An optional variable, usually categorical (factor or character), by which the points in the box-and-whisker plots are grouped and coloured.

jitter

A logical variable, defaulting to FALSE, that indicates if all points in each box-and-whisker plot should be shown as jittered points.

box_width

The width of box in each box-and-whisker plot. The default used, box_width = 1/3, means that boxes will be relatively narrow.

jitter_width

The width of the jitter relative to box width. For example, set jitter_width = 1 if you want the jitter to be as wide the box.

xlab

The label of the x-axis (defaults to the x variable name).

ylab

The label of the y-axis (defaults to the y variable name).

Value

A ggplot2::ggplot object, which may be modified with further ggplot2 commands.

Examples

# A single box-and-whisker plot
tukeyboxplot(y = time, data = vizverb)
# One box-and-whisker plot for each value of a categorical variable
tukeyboxplot(y = time, x = task, data = vizverb)
# Box-and-whisker plots with jitters
tukeyboxplot(y = time, x = task, data = vizverb,  jitter = TRUE)
# `tukeyboxplot` can be used with a continuous numeric variable too
tukeyboxplot(y = len, x = dose, data = ToothGrowth)
tukeyboxplot(y = len, x = dose, data = ToothGrowth,
             by = supp, jitter = TRUE, box_width = 0.5, jitter_width = 1)

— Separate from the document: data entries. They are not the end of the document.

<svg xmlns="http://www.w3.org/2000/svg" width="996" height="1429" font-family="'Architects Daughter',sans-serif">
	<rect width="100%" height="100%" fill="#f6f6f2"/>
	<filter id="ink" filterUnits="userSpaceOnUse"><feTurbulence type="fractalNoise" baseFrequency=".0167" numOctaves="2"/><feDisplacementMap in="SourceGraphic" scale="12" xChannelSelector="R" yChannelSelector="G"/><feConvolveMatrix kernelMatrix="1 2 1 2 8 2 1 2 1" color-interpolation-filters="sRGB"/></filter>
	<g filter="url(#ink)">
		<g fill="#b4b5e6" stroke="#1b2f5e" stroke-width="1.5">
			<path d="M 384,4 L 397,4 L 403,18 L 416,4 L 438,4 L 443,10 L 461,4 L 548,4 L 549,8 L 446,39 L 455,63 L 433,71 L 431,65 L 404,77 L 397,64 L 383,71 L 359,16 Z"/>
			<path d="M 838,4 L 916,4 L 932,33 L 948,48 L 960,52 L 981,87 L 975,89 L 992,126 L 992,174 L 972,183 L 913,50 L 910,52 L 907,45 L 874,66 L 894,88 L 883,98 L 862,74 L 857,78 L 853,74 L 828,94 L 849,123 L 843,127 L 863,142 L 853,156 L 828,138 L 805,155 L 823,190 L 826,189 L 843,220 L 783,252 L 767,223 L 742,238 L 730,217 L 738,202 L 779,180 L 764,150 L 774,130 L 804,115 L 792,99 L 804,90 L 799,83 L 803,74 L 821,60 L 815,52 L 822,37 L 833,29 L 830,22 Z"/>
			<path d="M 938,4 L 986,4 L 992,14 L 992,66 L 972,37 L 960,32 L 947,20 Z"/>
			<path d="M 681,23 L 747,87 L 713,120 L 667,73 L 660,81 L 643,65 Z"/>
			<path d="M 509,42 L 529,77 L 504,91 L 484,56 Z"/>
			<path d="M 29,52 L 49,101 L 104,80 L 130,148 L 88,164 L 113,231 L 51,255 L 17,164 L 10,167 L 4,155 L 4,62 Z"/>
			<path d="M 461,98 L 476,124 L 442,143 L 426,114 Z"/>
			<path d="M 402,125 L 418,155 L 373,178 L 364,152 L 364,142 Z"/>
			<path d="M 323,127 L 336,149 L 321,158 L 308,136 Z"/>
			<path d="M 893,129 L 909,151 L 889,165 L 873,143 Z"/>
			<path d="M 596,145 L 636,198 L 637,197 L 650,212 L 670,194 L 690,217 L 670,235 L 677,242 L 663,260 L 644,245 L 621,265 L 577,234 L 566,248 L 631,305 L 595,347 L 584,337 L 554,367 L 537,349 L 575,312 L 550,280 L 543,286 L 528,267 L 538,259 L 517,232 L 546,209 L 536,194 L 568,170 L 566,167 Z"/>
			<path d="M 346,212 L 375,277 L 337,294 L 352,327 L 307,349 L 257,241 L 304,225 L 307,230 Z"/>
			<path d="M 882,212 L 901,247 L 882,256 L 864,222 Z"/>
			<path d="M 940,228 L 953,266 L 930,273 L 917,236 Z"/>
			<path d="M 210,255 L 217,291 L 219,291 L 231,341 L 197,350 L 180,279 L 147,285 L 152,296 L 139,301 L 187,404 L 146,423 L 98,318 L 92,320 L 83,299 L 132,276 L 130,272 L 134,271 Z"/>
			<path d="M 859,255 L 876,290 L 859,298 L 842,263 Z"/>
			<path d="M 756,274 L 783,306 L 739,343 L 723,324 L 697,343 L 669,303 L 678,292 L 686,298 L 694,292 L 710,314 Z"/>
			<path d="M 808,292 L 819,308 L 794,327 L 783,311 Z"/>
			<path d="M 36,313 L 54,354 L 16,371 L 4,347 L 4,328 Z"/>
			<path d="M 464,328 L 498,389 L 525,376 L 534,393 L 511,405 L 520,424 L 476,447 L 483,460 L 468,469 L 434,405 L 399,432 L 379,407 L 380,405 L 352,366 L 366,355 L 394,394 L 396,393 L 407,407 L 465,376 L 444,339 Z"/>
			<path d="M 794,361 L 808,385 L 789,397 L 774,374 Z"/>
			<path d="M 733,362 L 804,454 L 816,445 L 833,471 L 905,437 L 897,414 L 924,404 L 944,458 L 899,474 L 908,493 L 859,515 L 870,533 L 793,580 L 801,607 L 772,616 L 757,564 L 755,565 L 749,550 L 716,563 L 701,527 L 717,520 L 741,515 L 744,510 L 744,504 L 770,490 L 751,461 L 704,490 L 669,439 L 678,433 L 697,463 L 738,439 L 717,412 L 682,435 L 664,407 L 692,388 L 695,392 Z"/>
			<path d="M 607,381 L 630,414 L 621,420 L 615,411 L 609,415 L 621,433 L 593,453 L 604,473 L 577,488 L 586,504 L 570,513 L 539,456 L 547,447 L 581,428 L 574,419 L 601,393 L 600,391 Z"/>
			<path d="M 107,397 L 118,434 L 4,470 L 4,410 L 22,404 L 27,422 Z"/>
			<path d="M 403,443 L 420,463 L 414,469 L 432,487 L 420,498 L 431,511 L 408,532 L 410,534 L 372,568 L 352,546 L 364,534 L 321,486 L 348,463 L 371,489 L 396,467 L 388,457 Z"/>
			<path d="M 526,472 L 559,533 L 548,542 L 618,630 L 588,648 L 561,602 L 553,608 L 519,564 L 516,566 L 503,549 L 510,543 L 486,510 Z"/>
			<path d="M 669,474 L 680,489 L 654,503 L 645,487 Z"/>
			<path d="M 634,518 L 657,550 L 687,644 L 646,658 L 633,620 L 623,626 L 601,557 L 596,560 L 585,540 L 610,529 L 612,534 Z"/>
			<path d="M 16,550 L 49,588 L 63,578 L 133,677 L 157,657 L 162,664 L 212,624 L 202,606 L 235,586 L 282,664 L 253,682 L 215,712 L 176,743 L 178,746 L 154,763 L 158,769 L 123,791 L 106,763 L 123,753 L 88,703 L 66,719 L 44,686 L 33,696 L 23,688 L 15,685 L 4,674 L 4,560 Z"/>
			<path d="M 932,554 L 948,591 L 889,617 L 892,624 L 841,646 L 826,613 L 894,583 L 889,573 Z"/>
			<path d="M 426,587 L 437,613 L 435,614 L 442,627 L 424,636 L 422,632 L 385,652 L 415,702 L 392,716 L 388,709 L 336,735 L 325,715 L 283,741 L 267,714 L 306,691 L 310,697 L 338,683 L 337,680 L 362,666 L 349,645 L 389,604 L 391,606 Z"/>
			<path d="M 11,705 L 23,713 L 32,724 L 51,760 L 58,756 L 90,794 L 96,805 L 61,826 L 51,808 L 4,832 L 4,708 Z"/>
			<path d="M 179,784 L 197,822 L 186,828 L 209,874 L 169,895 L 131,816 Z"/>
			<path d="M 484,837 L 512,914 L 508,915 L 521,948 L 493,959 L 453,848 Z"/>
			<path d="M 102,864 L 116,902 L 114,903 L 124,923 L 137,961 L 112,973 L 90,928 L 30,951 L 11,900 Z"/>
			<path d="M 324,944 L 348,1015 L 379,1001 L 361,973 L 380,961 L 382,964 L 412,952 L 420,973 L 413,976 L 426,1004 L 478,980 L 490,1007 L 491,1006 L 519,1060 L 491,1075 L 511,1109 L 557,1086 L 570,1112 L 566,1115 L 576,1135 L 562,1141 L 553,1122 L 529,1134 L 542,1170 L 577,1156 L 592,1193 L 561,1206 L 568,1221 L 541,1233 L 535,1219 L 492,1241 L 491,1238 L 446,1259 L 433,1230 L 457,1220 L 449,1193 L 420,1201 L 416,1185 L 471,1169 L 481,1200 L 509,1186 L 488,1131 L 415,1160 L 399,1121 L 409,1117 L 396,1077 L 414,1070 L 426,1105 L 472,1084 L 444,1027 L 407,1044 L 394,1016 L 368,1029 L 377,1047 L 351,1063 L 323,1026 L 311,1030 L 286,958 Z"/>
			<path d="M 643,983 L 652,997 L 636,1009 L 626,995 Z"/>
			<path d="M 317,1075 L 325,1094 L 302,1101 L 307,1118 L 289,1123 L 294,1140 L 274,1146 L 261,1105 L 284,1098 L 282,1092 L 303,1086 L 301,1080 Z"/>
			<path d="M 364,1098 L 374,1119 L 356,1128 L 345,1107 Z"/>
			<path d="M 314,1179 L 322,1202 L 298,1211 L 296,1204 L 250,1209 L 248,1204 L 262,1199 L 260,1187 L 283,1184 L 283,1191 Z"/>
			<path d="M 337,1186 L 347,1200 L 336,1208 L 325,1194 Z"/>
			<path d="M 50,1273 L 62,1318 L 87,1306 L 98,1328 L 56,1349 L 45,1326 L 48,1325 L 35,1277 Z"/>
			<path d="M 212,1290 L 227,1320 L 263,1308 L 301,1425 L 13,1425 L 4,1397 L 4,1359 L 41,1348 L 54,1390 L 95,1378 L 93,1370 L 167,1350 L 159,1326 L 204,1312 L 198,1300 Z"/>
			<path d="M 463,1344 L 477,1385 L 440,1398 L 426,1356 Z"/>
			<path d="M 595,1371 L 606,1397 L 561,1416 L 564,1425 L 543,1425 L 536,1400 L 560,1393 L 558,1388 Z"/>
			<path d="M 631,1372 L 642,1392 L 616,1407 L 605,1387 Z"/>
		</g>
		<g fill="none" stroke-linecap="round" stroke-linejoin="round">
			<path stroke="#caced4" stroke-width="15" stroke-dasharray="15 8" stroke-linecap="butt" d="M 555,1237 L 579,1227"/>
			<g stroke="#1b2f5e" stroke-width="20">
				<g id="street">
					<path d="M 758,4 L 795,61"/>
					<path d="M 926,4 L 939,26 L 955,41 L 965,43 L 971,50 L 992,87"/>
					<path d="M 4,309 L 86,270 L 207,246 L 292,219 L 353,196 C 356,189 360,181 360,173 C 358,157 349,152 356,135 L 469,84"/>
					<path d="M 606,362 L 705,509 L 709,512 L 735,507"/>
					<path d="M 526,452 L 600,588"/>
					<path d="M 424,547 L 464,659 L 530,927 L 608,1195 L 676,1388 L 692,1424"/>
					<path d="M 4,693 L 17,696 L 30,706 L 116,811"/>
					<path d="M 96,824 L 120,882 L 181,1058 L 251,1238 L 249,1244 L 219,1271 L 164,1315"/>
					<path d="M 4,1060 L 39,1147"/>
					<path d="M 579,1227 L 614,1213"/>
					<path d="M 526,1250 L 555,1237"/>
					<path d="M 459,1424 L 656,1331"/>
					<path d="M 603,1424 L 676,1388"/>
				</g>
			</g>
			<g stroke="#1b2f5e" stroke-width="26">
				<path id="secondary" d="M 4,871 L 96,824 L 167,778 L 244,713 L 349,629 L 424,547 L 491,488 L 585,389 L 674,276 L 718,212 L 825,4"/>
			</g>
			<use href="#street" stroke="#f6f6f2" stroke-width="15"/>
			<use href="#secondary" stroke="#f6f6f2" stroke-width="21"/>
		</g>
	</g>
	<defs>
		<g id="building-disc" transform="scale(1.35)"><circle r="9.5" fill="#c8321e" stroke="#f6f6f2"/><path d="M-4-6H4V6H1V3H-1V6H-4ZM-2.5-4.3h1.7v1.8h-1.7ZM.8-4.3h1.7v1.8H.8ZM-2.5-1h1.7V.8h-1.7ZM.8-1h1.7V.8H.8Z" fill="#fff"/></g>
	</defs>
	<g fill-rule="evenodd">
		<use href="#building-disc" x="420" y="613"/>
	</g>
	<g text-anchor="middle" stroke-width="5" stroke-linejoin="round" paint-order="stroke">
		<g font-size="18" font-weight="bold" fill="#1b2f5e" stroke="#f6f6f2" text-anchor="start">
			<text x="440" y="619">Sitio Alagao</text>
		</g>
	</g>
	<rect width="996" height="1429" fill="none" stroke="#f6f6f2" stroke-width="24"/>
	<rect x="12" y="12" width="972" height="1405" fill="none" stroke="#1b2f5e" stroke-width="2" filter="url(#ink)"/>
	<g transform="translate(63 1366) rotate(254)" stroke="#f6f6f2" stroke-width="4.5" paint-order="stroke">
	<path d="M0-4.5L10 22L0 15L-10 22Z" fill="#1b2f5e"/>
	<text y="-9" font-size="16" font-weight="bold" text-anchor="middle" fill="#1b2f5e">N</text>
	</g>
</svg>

Visual versus Verbal Perception and Responses

Description

An experiment studying the interaction between visual versus perception and visual versus verbal responses.

Usage

vizverb

Format

A data frame with 80 observations on the following 5 variables.

subject

Subject identifying number (s1 to s20)

task

Describe a diagram (visual) or a sentence (verbal)

response

Point response (visual) or say response (verbal)

time

Response time (in seconds)

Details

Subjects carried out two kinds of tasks. One task was visual (describing a diagram), and the other was classed as verbal (reading and describing a sentence sentences). They reported the results either by pointing (a "visual" response), or speaking (a verbal response). Time to complete each task was recorded in seconds.

Source

This data set was taken from the Stats2Data R package. From the description in that package, the original data appear to have been collected in a Mount Holyoke College psychology class based replication of an experiment by Brooks, L., R. (1968) "Spatial and verbal components of the act of recall," Canadian J. Psych. V 22, pp. 349 - 368.